In 2025, we will see AI and machine learning begin to amplify the impact of Crispr genome editing on medicine, agriculture, climate change, and the basic research that underpins these fields. It’s worth saying up front that the AI field is awash with big promises like this. With any major new technological advancement, there is always a hype cycle, and we are in one now. In many cases, the benefits of AI will occur within a few years, but in genomics and life sciences research we are seeing real impacts right now.
In my field, Crispr gene editing and genomics in general, we often deal with huge data sets or, in many cases, not able address them properly because we simply don’t have the tools or the time. Supercomputers can take weeks or months to analyze subsets of data for a given question, so we have to be very selective about which questions we choose to ask. AI and machine learning are already removing these limitations, and we are using AI tools to quickly search and make discoveries in our large genomic data sets.
In my lab, we recently used artificial intelligence tools to help us find small gene-editing proteins that had not been discovered in public genome databases because we simply did not have the ability to analyze all the data we had collected. A group at the Innovative Genomics Institute, the research institute I founded 10 years ago at UC Berkeley, recently joined forces with members of the Department of Electrical Engineering and Computer Science (EECS) and the Center for Computational Biology, and developed a way to use a large language model, similar to that used by many popular chatbots, to predict new functional RNA molecules that have greater heat tolerance compared to natural sequences. Imagine what else is waiting to be discovered in the enormous structural and genomic databases that scientists have collectively built over the past decades.

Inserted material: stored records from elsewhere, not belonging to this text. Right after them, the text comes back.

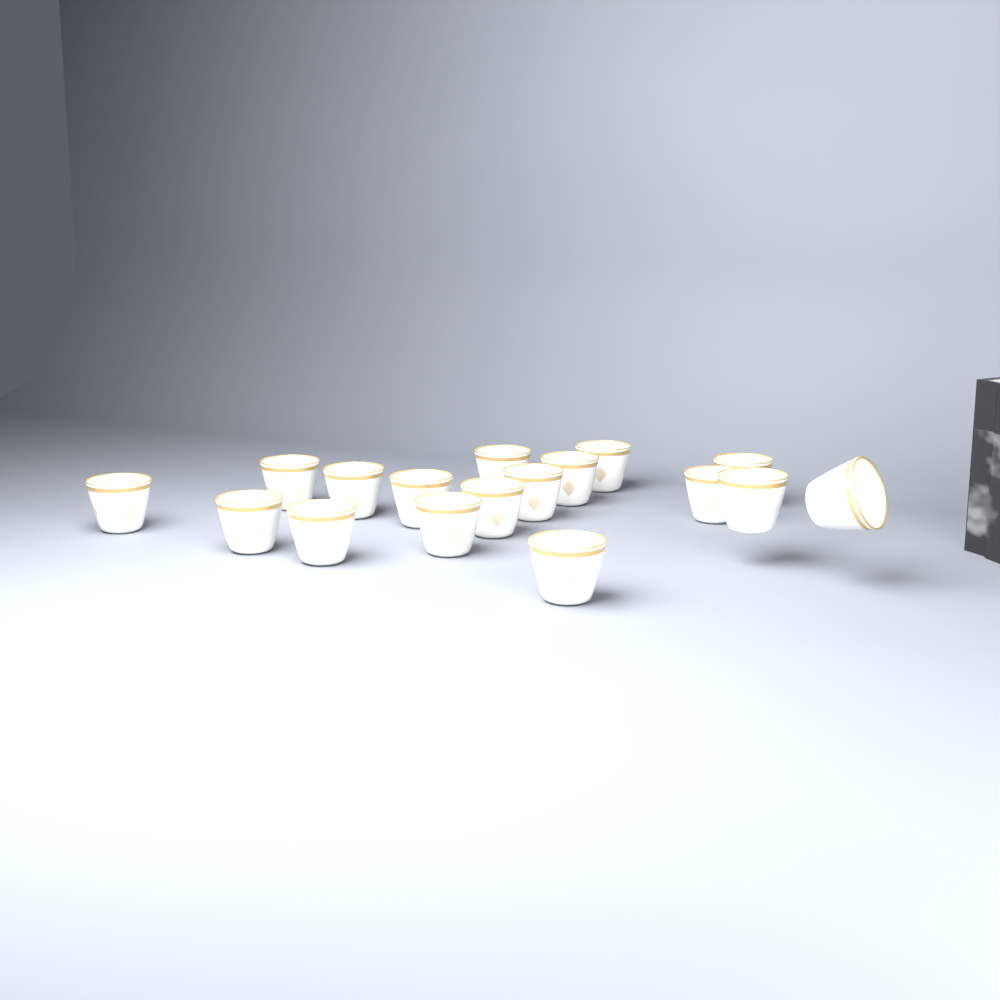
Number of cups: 17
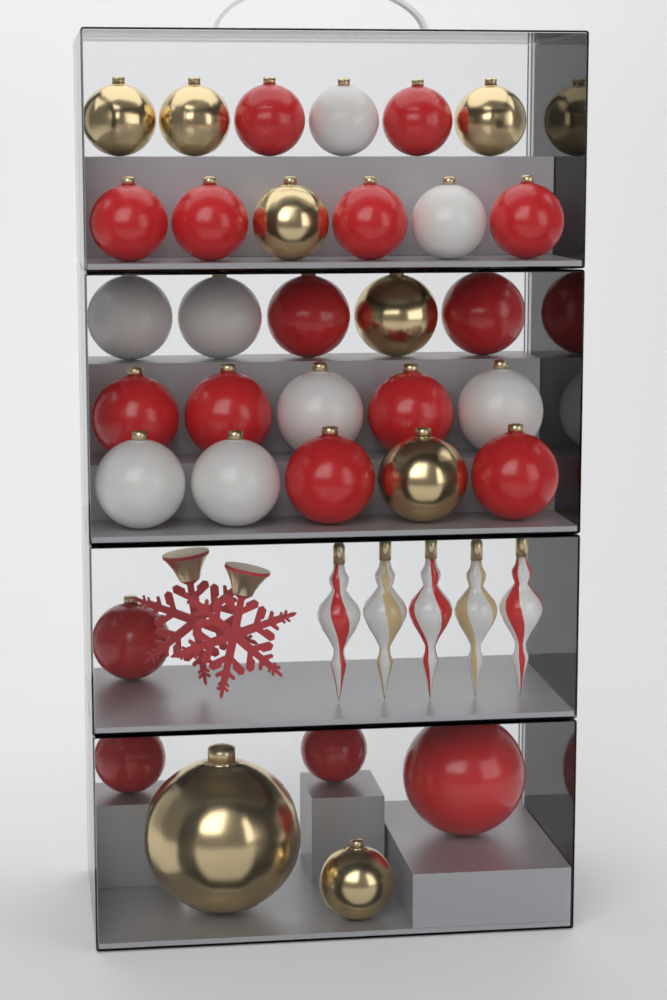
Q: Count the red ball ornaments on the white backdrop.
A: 17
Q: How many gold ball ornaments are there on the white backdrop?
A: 8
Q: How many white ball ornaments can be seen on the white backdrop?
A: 8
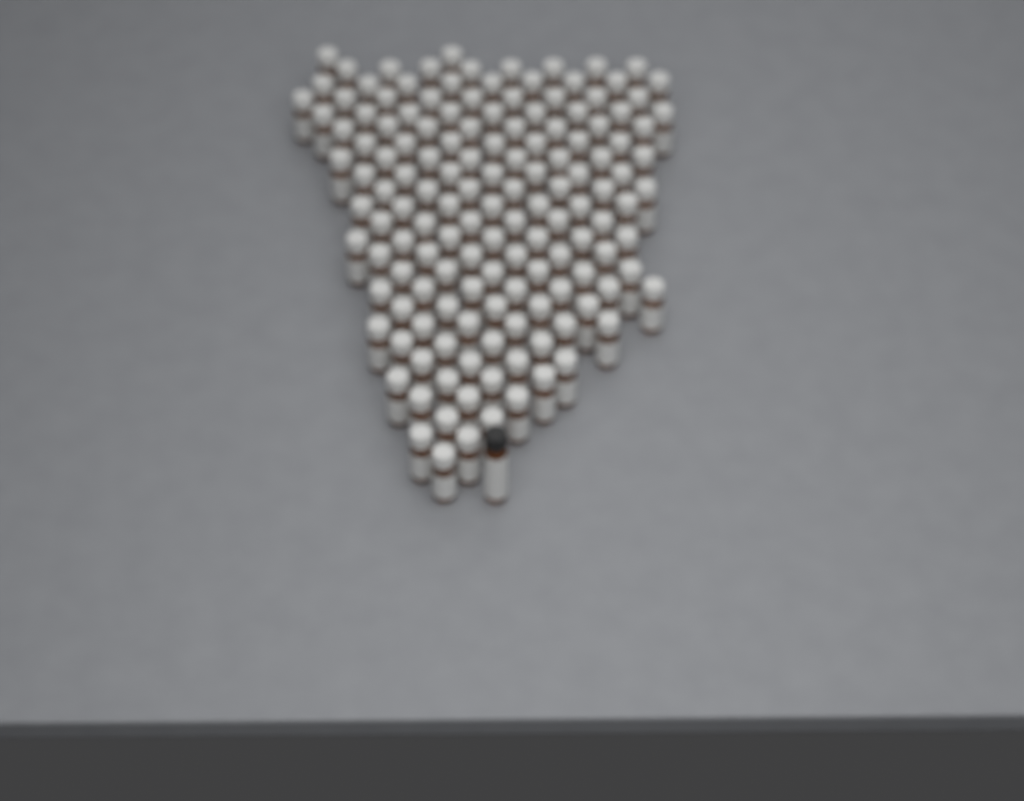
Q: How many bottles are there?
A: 145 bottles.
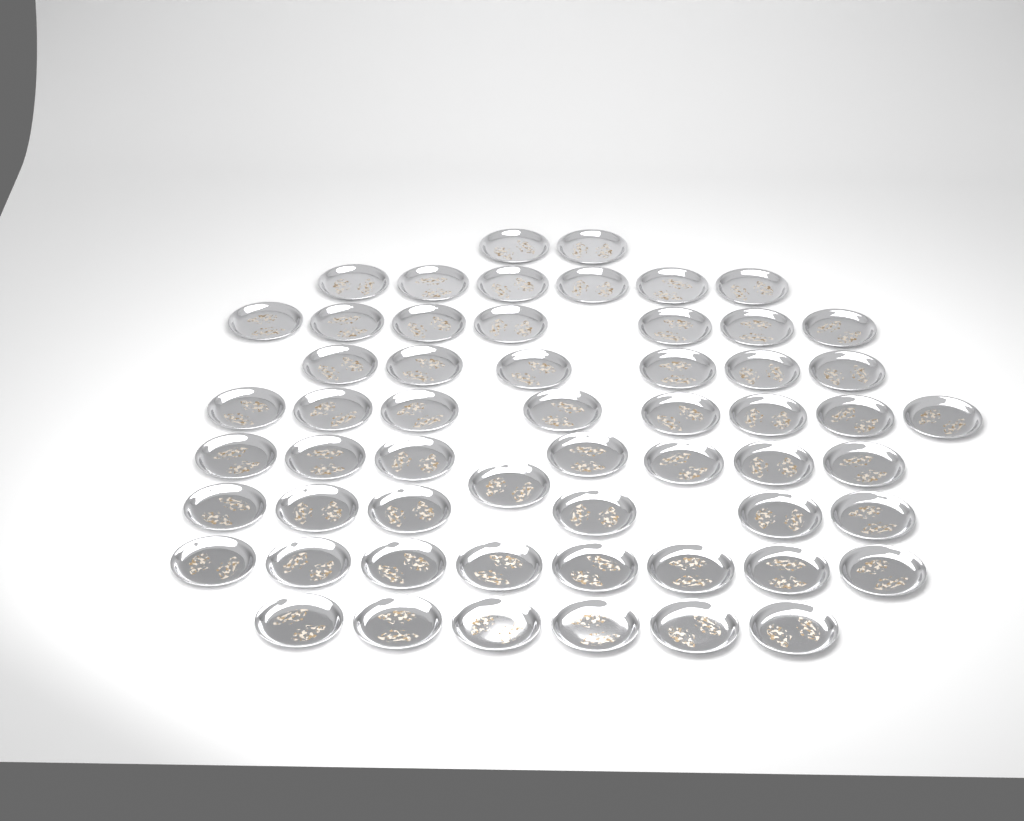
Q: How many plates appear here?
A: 57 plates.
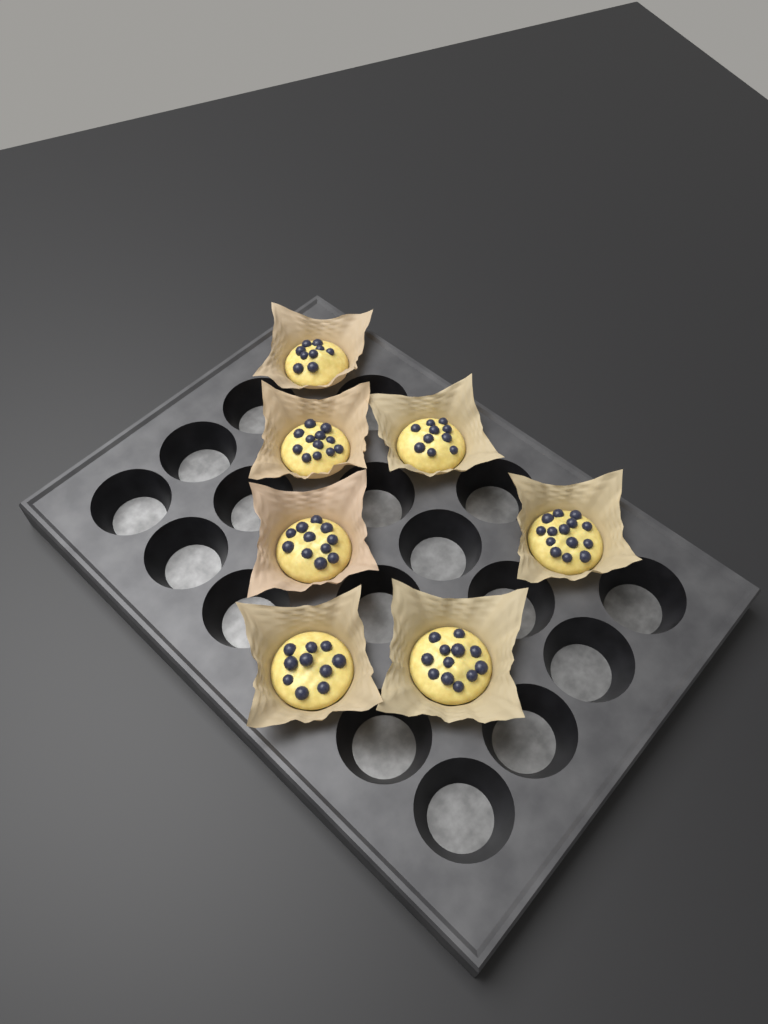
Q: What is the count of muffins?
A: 7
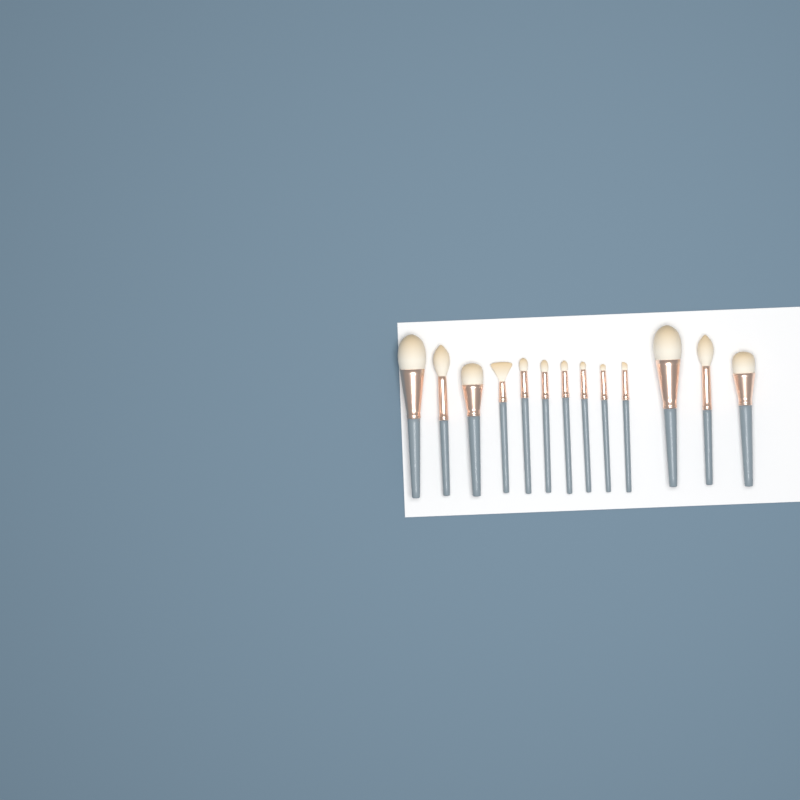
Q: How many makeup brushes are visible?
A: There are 13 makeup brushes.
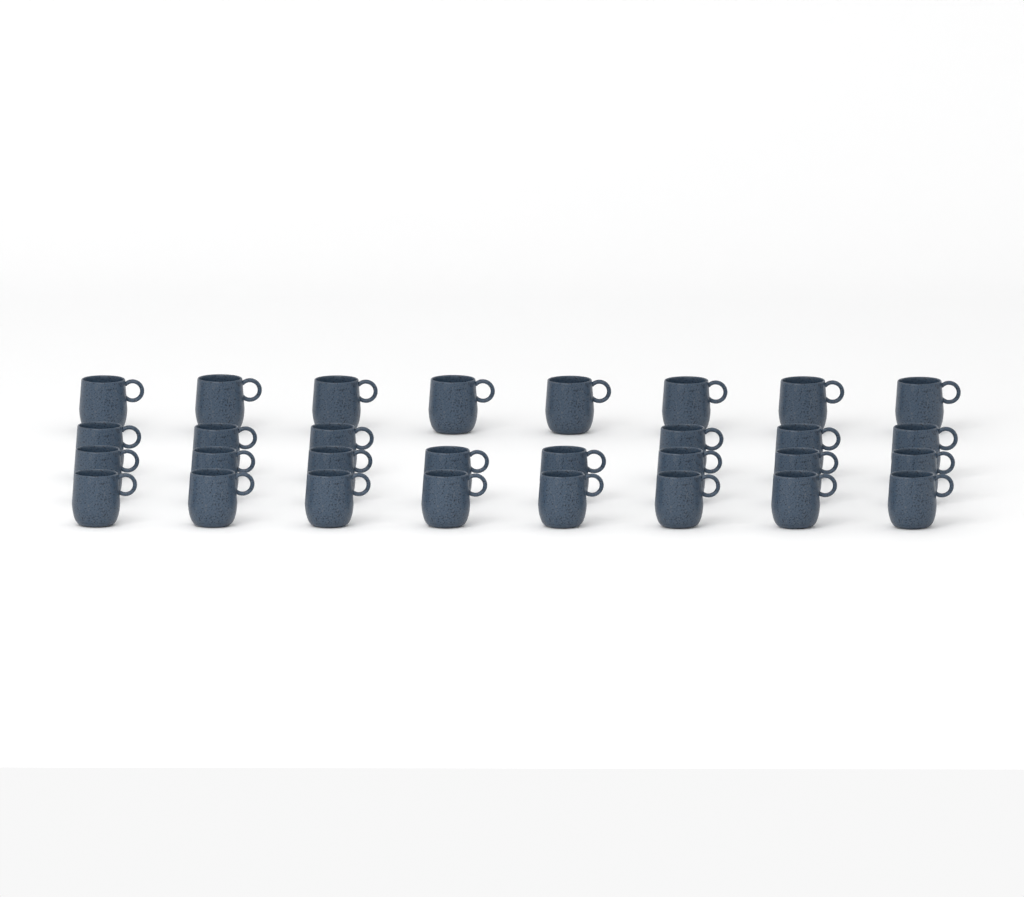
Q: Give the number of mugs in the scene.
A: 30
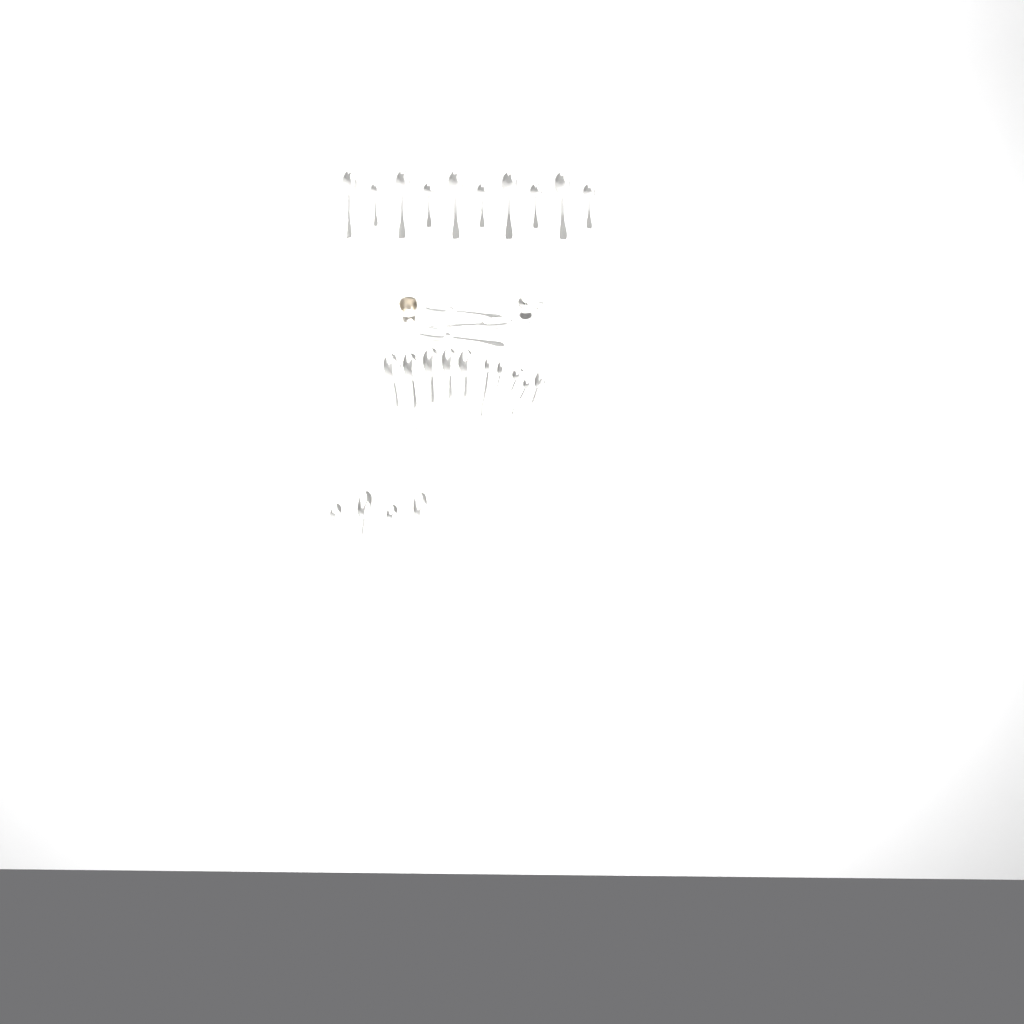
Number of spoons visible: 27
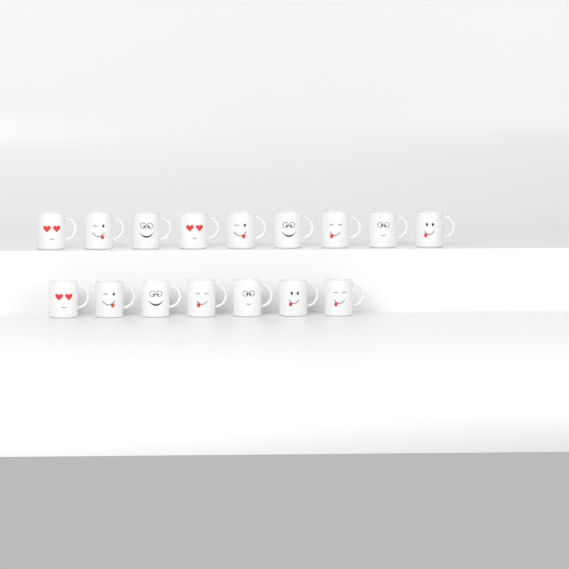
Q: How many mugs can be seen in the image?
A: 16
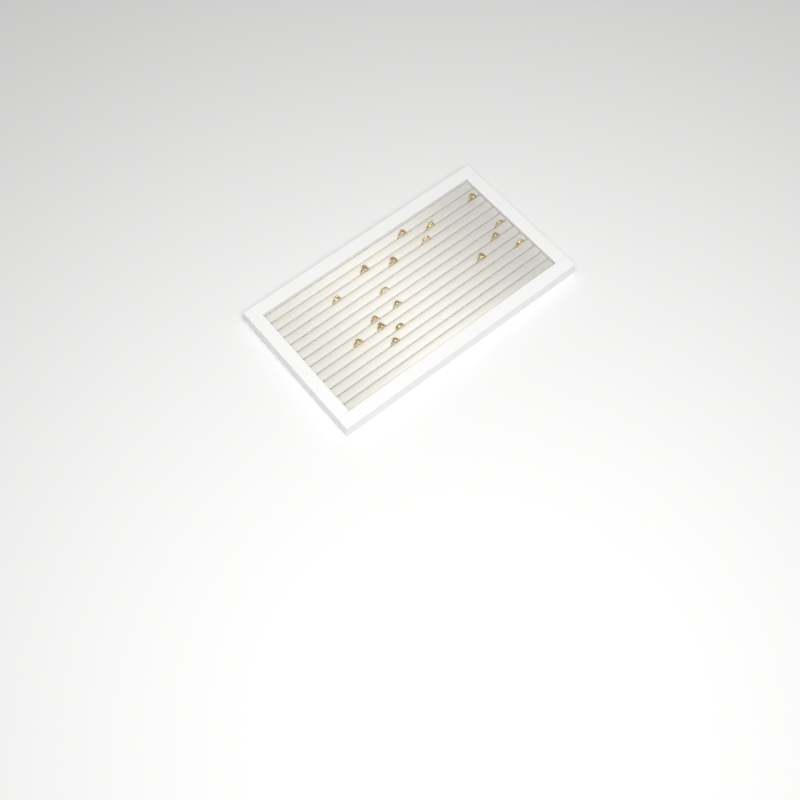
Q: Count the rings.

These types of discoveries have real-world applications. In the two examples above, smaller genome editors can help deliver therapies to cells more efficiently, and predicting thermostable RNA molecules will help improve biomanufacturing processes that generate drugs and other valuable products. In healthcare and drug development, we have recently seen the approval of the first Crispr-based therapy for sickle cell anemia, and there are around 7,000 other genetic diseases awaiting similar therapy. AI can help speed up the development process by predicting the best editing targets, maximizing Crispr’s accuracy and efficiency, and reducing off-target effects. In agriculture, AI-based Crispr advances promise to create more resilient, productive and nutritious crops, ensuring greater food security and reducing time to market by helping researchers focus on the most fruitful approaches. In climate, AI and Crispr could open up new solutions to improve natural carbon capture and environmental sustainability.
It’s still early days, but the potential to properly harness the combined power of AI and Crispr, arguably the two most profound technologies of our time, is clear and exciting, and has already begun.